Your instructions: For the word "Extra", search the records and show each line in which it occurs.

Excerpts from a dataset

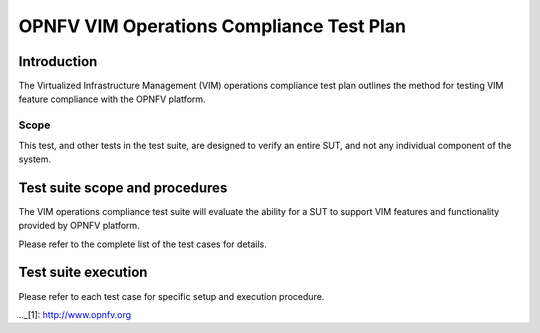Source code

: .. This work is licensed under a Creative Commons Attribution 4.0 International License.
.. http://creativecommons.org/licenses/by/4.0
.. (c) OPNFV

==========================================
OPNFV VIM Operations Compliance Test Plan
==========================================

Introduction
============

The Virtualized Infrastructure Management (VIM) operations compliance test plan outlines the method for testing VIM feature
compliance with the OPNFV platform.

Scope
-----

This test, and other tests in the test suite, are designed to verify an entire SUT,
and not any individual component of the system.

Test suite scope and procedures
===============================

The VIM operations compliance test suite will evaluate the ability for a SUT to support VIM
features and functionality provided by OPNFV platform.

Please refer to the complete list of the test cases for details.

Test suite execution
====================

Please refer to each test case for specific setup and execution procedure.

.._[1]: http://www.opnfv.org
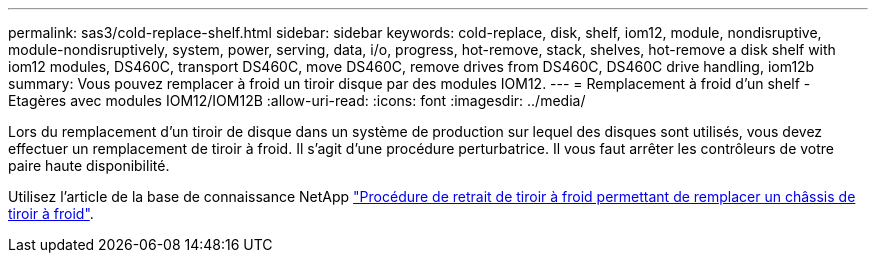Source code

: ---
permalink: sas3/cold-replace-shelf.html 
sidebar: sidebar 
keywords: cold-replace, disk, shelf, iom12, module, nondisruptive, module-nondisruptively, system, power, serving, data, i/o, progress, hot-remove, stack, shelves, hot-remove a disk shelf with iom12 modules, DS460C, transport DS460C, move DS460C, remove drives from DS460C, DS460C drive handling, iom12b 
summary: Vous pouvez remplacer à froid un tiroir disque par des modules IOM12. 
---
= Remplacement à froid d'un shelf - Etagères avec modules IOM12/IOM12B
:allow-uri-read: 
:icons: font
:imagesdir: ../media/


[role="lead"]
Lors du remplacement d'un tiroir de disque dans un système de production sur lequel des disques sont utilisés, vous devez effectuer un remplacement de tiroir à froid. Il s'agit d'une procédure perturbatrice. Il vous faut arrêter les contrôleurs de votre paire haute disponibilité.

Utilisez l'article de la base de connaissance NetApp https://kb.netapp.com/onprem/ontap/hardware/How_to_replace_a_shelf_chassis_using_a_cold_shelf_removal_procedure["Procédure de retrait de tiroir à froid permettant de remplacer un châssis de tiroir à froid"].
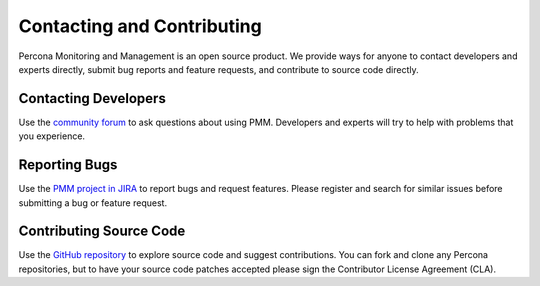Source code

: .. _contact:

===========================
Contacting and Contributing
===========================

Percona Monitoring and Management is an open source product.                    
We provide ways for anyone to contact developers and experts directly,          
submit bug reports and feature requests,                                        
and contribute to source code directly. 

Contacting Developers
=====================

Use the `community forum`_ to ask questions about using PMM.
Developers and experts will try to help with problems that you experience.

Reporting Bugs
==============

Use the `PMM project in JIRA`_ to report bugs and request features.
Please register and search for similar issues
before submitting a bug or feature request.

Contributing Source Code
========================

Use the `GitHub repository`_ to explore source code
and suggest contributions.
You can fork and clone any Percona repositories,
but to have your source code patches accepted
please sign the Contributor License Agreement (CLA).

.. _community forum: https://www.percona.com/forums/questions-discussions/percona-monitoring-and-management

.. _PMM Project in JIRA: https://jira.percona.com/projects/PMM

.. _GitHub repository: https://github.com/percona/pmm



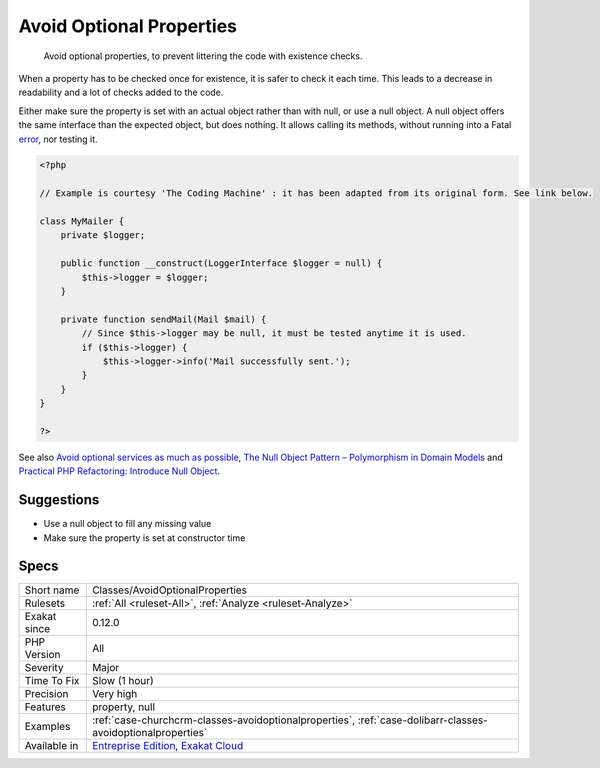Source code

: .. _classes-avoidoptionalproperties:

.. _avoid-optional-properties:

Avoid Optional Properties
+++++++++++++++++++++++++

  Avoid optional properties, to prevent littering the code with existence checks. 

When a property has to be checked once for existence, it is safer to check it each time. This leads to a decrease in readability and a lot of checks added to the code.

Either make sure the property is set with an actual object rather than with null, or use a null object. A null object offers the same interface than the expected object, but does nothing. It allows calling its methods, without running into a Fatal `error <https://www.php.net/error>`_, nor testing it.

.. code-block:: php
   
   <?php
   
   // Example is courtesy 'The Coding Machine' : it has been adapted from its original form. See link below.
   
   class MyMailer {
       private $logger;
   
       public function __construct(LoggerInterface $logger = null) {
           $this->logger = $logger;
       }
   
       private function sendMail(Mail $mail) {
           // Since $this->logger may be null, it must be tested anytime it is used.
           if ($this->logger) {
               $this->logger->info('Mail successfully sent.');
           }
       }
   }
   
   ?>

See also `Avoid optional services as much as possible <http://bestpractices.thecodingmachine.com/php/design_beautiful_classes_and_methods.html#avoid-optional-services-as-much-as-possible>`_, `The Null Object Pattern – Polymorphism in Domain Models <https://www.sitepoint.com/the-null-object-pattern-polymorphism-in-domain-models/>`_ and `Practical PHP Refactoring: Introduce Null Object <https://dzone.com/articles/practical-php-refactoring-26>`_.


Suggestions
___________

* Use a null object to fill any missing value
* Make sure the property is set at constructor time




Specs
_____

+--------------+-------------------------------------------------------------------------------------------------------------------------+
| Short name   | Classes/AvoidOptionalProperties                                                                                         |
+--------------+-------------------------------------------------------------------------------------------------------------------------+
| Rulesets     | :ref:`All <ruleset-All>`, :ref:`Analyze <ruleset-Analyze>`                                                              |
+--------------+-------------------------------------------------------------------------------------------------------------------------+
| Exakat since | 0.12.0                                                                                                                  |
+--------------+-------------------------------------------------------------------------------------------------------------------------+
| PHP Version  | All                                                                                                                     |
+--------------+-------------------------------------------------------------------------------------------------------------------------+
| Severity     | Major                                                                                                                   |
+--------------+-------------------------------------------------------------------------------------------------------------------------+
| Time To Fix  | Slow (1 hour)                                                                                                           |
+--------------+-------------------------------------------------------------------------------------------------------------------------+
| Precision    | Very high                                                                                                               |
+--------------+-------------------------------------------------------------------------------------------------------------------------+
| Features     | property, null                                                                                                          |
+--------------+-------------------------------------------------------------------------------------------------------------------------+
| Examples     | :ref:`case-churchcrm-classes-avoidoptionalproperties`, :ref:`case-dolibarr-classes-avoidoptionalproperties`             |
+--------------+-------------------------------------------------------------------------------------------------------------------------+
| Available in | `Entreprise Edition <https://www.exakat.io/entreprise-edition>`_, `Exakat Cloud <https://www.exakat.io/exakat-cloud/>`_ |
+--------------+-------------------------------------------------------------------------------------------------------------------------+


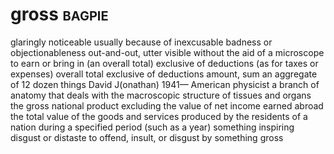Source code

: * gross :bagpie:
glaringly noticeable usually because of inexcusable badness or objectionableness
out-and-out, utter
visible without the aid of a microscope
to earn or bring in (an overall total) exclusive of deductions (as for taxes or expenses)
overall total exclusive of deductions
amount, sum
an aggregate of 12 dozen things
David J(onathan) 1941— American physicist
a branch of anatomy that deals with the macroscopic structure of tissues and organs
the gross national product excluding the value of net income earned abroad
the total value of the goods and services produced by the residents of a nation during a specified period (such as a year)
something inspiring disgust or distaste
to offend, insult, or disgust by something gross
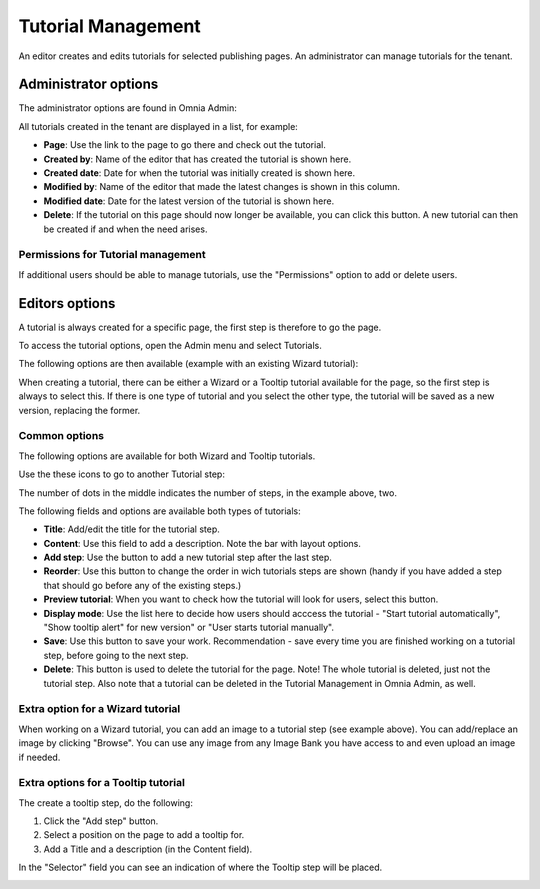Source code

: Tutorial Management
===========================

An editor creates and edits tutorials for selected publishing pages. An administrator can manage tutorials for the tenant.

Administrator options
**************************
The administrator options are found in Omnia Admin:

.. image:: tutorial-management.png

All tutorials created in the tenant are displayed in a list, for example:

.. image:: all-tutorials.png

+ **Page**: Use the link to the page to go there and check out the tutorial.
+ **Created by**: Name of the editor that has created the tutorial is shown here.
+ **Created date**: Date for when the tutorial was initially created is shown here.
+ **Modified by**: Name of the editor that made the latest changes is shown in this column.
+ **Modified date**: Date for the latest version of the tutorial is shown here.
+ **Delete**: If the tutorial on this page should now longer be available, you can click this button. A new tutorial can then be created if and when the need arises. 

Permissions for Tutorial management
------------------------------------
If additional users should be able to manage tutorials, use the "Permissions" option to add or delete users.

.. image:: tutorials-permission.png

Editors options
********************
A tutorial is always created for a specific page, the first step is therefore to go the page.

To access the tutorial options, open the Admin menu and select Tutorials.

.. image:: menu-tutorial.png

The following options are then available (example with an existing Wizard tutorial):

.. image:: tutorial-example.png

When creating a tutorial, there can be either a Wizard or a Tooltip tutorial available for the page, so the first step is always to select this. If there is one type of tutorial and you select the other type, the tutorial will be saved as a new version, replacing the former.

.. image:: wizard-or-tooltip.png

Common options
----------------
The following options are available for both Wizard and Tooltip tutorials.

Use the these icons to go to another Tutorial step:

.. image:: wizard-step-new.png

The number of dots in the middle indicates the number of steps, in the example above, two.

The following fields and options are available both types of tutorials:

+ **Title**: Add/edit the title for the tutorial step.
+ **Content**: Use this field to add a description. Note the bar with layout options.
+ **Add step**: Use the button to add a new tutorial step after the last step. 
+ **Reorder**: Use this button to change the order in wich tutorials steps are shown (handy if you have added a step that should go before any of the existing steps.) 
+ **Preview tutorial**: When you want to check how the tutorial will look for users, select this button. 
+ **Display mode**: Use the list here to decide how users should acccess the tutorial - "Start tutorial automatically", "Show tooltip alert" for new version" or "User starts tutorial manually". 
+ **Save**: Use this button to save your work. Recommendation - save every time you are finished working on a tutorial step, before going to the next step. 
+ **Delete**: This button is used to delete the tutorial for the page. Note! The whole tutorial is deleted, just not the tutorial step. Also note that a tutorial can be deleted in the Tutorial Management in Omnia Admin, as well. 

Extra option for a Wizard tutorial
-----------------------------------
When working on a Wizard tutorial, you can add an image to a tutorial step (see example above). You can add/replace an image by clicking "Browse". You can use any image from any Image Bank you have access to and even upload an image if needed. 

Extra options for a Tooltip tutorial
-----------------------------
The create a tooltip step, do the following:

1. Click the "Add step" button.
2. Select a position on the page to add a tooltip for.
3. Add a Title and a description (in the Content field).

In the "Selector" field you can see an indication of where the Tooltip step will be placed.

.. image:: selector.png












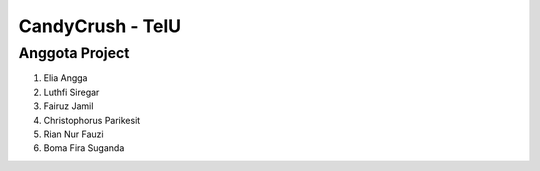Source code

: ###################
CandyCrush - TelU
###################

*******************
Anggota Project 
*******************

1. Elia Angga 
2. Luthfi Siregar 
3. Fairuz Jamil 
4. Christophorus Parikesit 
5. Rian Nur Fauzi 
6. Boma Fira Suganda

Task response:
Extra option for a Wizard tutorial
Extra options for a Tooltip tutorial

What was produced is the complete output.